Page text:
Falling Skies Review: "Silent Kill"
For obvious reasons, this episode of Falling Skies was titled "Silent Kill" (eat it, Skitter!), but it could easily have been called "Silent Pain."
Viewers saw a much softer, more vulnerable side to both Anne and Weaver, who suffered quietly over their losses in the alien attack.
It's easy to forget the invasion only took place six months ago. Everyone has been fighting for survival ever since, organizing teams, figuring out strategies. Only in down moments do they have a chance to mourn loved ones. It was jarring to watch Anne and Weaver do so here, especially against the backdrop of good news for the Masons: Ben is free.
But is he truly okay? Yes, Ben recognized his father to close the episode, but Rick doesn't act like any normal kid, does he? Is is possible that the death of the children's chosen Skitter could have a negative effect on them in some way?

Data records:
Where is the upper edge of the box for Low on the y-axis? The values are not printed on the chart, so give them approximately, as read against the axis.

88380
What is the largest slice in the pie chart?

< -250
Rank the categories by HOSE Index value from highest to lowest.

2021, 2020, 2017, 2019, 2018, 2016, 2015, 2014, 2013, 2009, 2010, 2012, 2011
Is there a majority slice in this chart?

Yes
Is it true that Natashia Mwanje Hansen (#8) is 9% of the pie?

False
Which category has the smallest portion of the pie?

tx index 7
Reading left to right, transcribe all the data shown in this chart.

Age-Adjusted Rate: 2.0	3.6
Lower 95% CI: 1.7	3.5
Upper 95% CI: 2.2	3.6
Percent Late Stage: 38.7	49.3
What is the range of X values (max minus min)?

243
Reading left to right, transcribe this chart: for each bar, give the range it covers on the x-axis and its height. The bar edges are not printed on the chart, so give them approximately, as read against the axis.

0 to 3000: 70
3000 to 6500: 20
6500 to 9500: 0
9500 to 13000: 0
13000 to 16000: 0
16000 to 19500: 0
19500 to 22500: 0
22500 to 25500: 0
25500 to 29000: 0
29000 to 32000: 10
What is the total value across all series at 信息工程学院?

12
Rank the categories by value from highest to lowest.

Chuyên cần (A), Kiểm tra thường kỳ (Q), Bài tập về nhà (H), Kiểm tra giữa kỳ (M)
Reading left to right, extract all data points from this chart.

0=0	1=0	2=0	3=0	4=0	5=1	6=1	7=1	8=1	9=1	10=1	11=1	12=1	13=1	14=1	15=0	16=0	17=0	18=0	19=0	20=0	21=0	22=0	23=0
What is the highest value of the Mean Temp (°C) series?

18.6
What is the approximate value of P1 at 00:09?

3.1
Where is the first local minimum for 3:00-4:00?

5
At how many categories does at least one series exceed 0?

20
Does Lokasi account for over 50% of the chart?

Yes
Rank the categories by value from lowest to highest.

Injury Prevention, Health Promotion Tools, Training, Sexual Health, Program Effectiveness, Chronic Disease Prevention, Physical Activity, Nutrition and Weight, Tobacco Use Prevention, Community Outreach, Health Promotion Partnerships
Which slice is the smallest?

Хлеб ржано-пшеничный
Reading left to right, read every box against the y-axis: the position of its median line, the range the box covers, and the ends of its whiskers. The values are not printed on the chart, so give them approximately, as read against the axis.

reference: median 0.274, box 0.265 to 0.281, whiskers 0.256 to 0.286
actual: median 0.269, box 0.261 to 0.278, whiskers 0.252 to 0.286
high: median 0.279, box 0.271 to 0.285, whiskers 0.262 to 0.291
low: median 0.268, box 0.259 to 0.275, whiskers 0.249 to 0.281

Complete the following:
• A. Translate this sentence from the Falling Skies review into Spanish: "Viewers saw a much softer, more vulnerable side to both Anne and Weaver, who suffered quietly over their losses in the alien attack."
• B. Answer these questions from the Falling Skies review.
(i) According to the review, what could the episode easily have been called?
(ii) How long ago did the invasion take place?
(iii) What good news do the Masons receive?
• C. Echo the part of the Falling Skies review starting with "It's easy to" and going on through "in some way?".

Task-by-task outputs:
• A. Los espectadores vieron una faceta mucho más suave y vulnerable tanto de Anne como de Weaver, quienes sufrieron en silencio por sus pérdidas en el ataque alienígena.

• B.
(i) "Silent Pain."
(ii) Six months ago.
(iii) Ben is free.

• C.
It's easy to forget the invasion only took place six months ago. Everyone has been fighting for survival ever since, organizing teams, figuring out strategies. Only in down moments do they have a chance to mourn loved ones. It was jarring to watch Anne and Weaver do so here, especially against the backdrop of good news for the Masons: Ben is free.
But is he truly okay? Yes, Ben recognized his father to close the episode, but Rick doesn't act like any normal kid, does he? Is is possible that the death of the children's chosen Skitter could have a negative effect on them in some way?